Now we need to get the altered graphics back in the rom. To do this, you will need to employ a drag-and-drop approach, which any one who has been using a computer for more than a day should be familiar with. Just left-click the tile you want to put back in the rom and while still holding the left mouse button, drag the tile (the cursor will change) over to the tile in the rom window you want to replace. Release the left button when you've got it where you want the tile to go and voila! It's back in the rom. Rinse and repeat for each tile.
If you'll notice, the back part of our Fighter's new hat doesn't quite look right. Looks a little inconsistent, no? Well, using the Tile Editor window, we can smooth out that little rough spot. Before we do that, however, due to the way in which the Tile Arranger works (consult the Help file for more on this), we need to recopy from rom the tiles we just put over there, so as not to affect the Red Mage's tiles; re-read the first part of this document if you've forgotten how to copy tiles from rom into the Tile Arranger - it's the same process just the Fighter's tiles are now different.
First thing you want to do, is set up the colors in the Palette Editor window. These colors in no way reflect the final in-game colors, though; that information is stored elsewhere in the rom itself, so feel free to toy with the RGB values for each color as you see fit. Alternatively, you could import a palette (check the Help file for more on this). The number of colors available on the palette for use is entirely platform dependent. If you change the Viewing format, the number of colors on the palette will increase or decrease accordingly.
In order to edit the selected tile in the Tile Editor, we need to set each mouse button with a color to draw. In the Palette Editor window, the color in the box in the foreground (green in the below screencap) is assigned to the left mouse button, and the color in the box in the background (black below) is assigned to the right mouse button. If you want to change colors, just click on which of the four available colors you want to change to. For example, if I wanted to change the right mouse button so that, instead of black, I'd have blue assigned to it, I would right-click the blue box. Same goes for the left button, except you'd select by left-clicking instead of right-clicking.

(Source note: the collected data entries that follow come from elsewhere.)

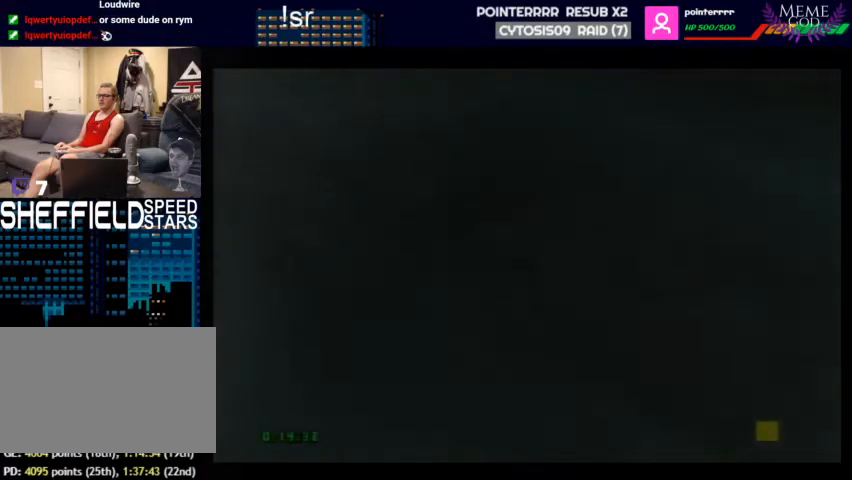
{"buttons": ["C_LEFT", "C_UP"], "left_stick": "center", "events": [[33, "left_stick", "left"], [233, "left_stick", "center"]]}
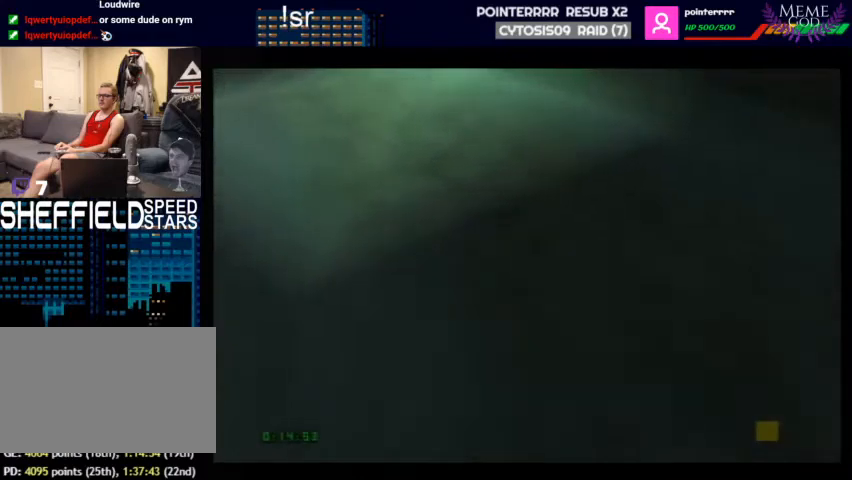
{"buttons": ["C_LEFT", "C_UP"], "left_stick": "center", "events": [[167, "left_stick", "down-right"], [400, "left_stick", "center"]]}
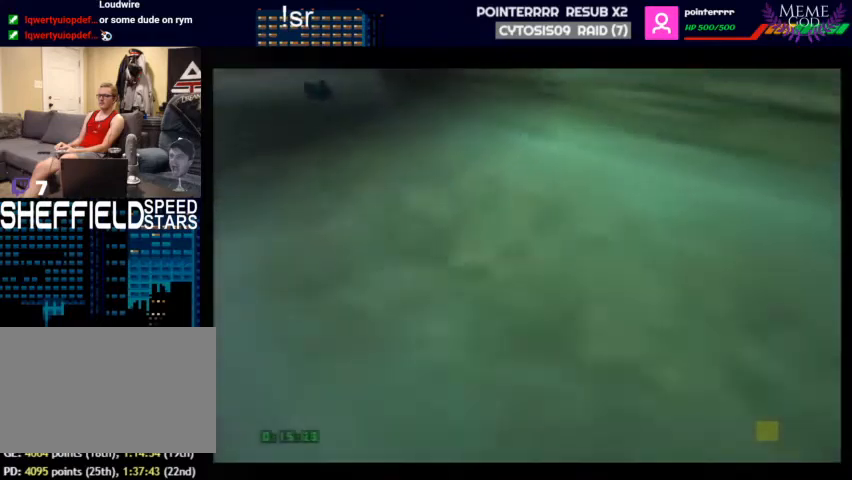
{"buttons": ["C_LEFT", "C_UP"], "left_stick": "center", "events": []}
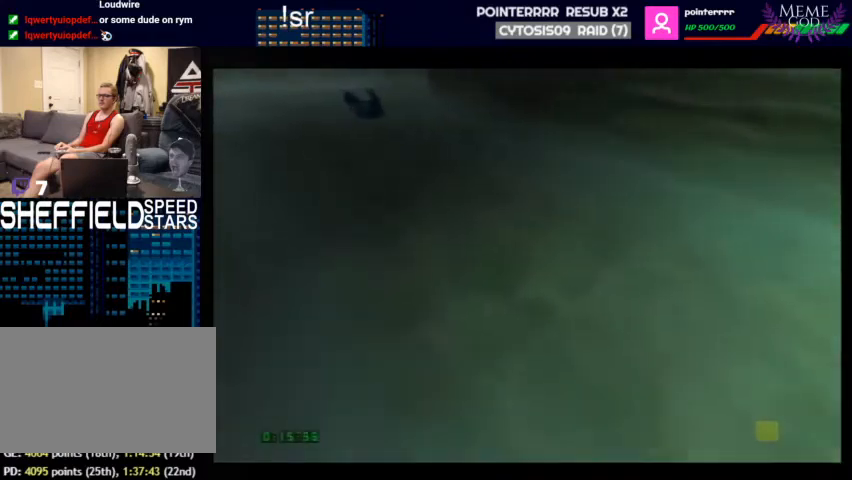
{"buttons": ["C_LEFT", "C_UP"], "left_stick": "center", "events": [[67, "left_stick", "up-right"], [333, "left_stick", "center"]]}
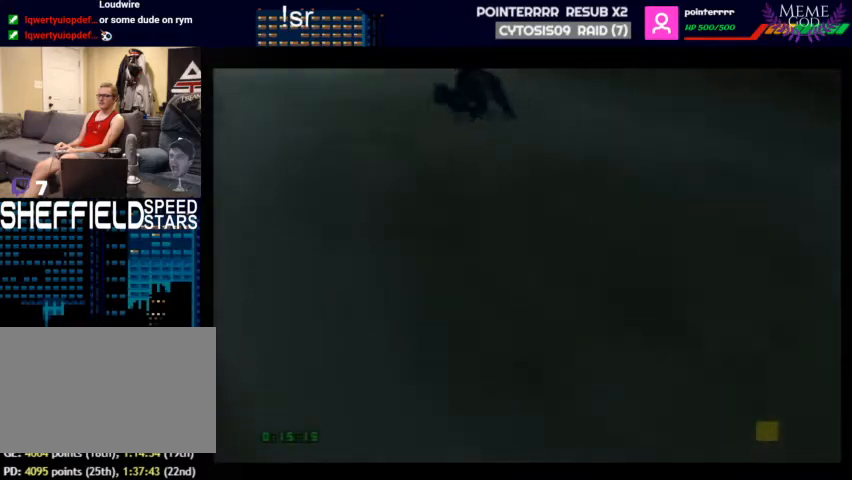
{"buttons": ["C_LEFT", "C_UP"], "left_stick": "center", "events": []}
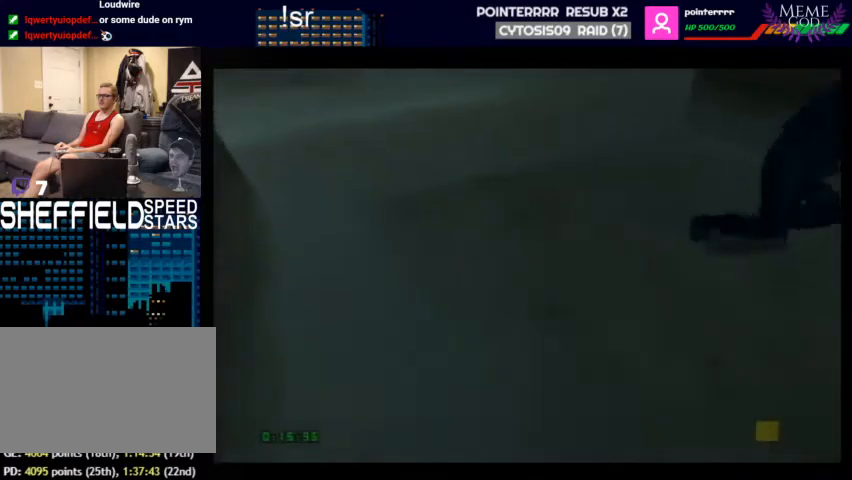
{"buttons": ["C_LEFT", "C_UP"], "left_stick": "left", "events": [[233, "left_stick", "left"]]}
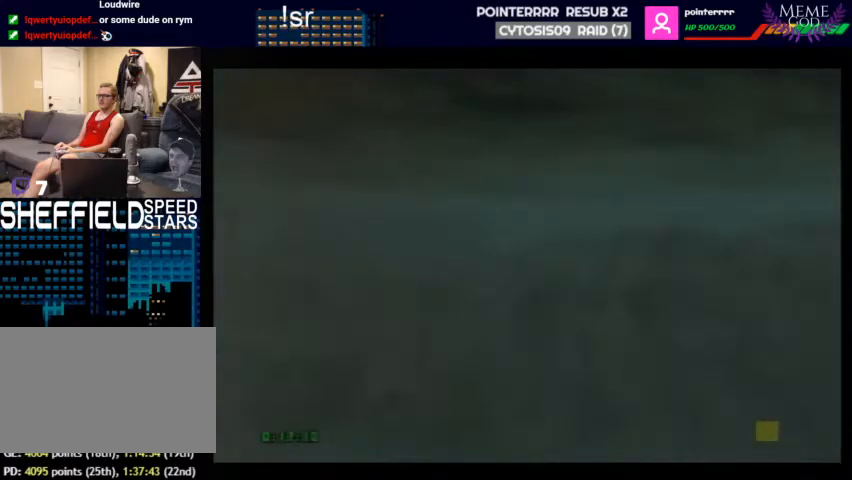
{"buttons": ["C_LEFT", "C_UP"], "left_stick": "center", "events": [[133, "left_stick", "center"]]}
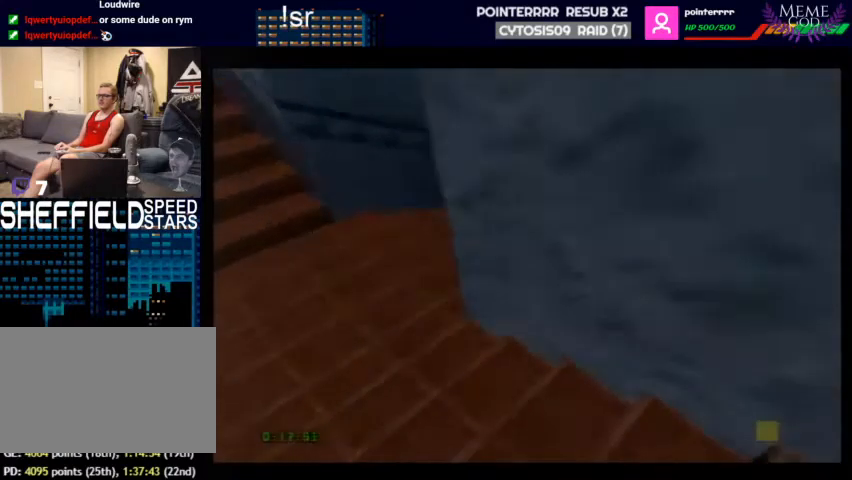
{"buttons": ["C_LEFT", "C_UP"], "left_stick": "center", "events": [[133, "left_stick", "right"], [400, "left_stick", "center"]]}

Actually editing the tile is simple. The Tile Editor works just like any of your standard pixel-based paint program (like MSPaint) would. You'll notice in the below screencap that I gave the Fighter some long hair over his armor and altered his right hand and arm so that they're more congruent with the original Fighter sprite. You'll also notice that the Red Mage and Fighter reference sprites were removed. I did this by clearing the Tile Arranger (under Edit on the taskbar) and then repasting the tiles I was working on.

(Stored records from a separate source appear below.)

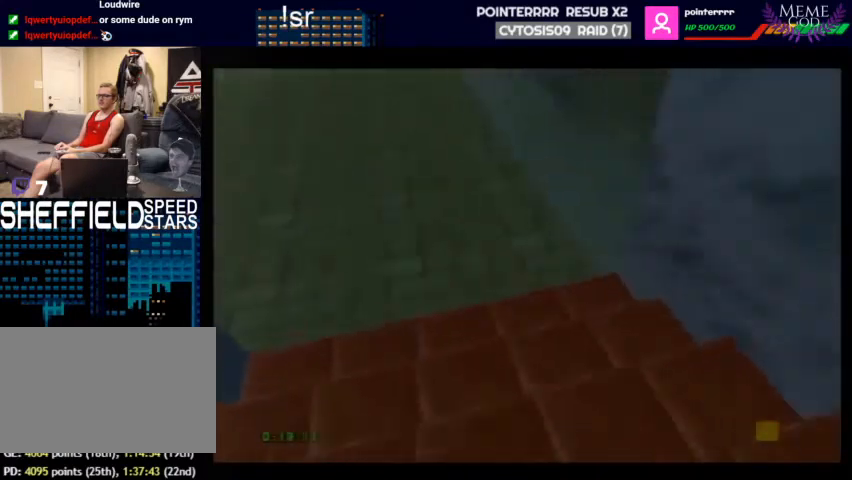
{"buttons": ["C_LEFT", "C_UP"], "left_stick": "center", "events": []}
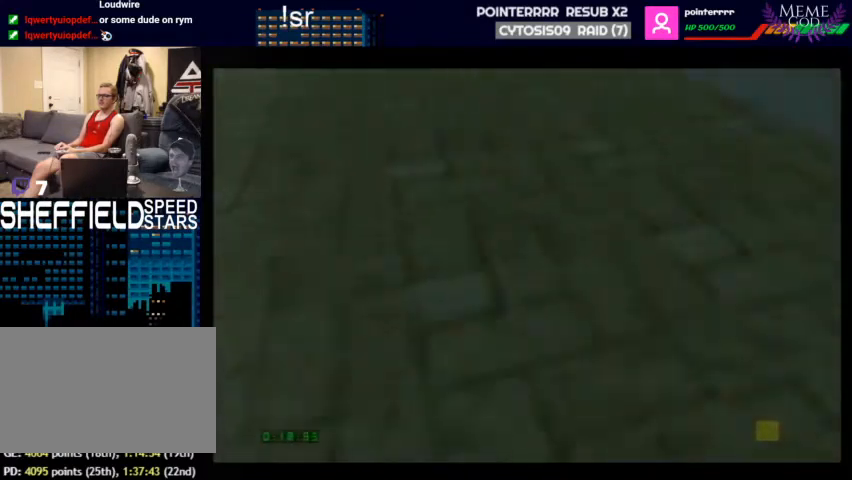
{"buttons": ["C_LEFT", "C_UP"], "left_stick": "center", "events": []}
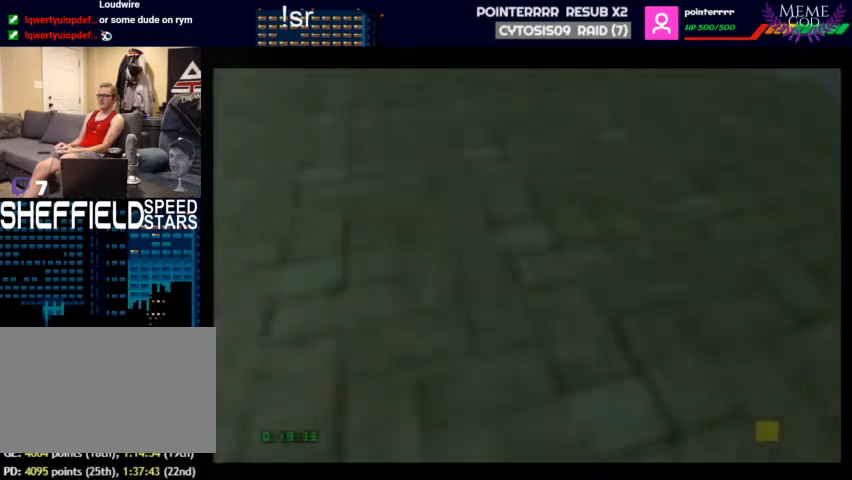
{"buttons": ["C_LEFT", "C_UP"], "left_stick": "center", "events": []}
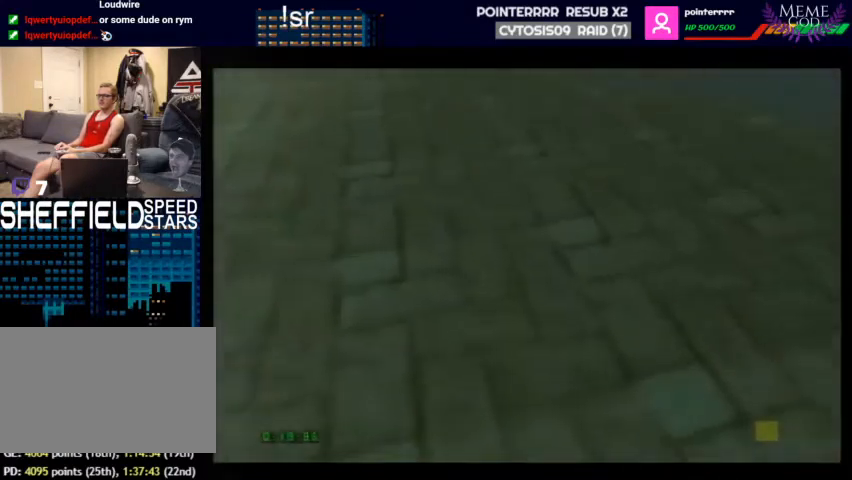
{"buttons": ["C_LEFT", "C_UP"], "left_stick": "center", "events": []}
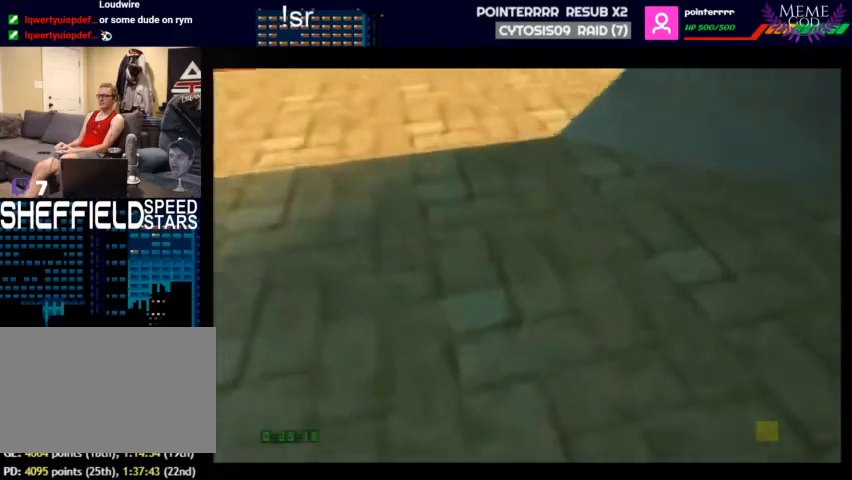
{"buttons": ["C_LEFT", "C_UP"], "left_stick": "down-left", "events": [[467, "left_stick", "down-left"]]}
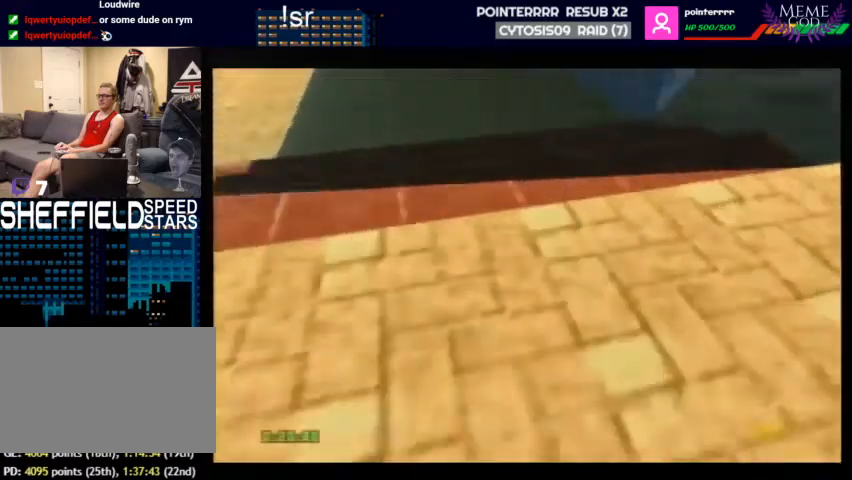
{"buttons": ["C_LEFT", "C_UP"], "left_stick": "down-left", "events": [[200, "left_stick", "center"], [433, "left_stick", "down-left"]]}
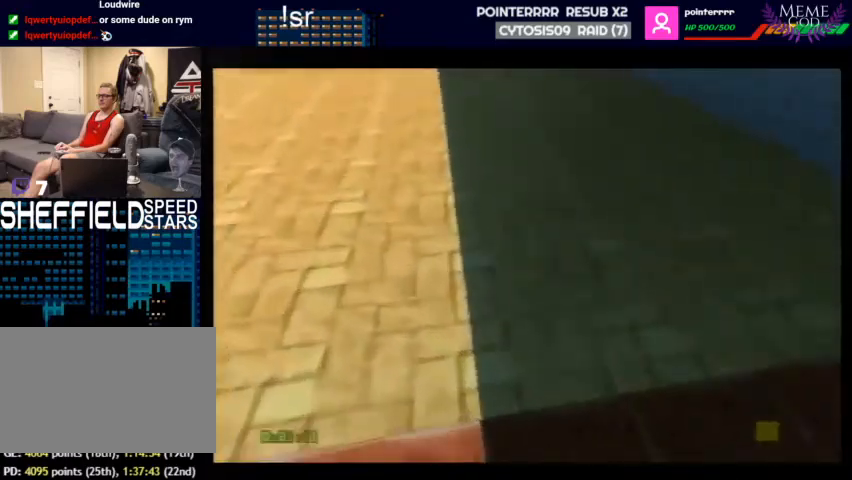
{"buttons": ["C_LEFT", "C_UP"], "left_stick": "center", "events": [[200, "left_stick", "center"]]}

At this point, if you were to save this rom and play it until you got into a fight, you would notice that when the Fighter goes to attack, the animation will still contain certain parts of the original Fighter sprite. Why is this? Because we only edited a single sprite. To fix this, we will need to alter all of the tiles for the Fighter to reflect his sexy new hat and white locks. Basically, you just have to repeat the above process for each sprite. I'll leave that to you.
That's pretty much it folks. Every game is different, so if you can't find the graphics, try using different viewing formats. If you still can't find the graphics you want to change, they might just be compressed. If they are, you'll most likely need to do some assembly level hacking in order to decompress them. Again, this is beyond the scope of this tutorial. Ask around on the Romhacking.net boards if you need help with this or any other topic!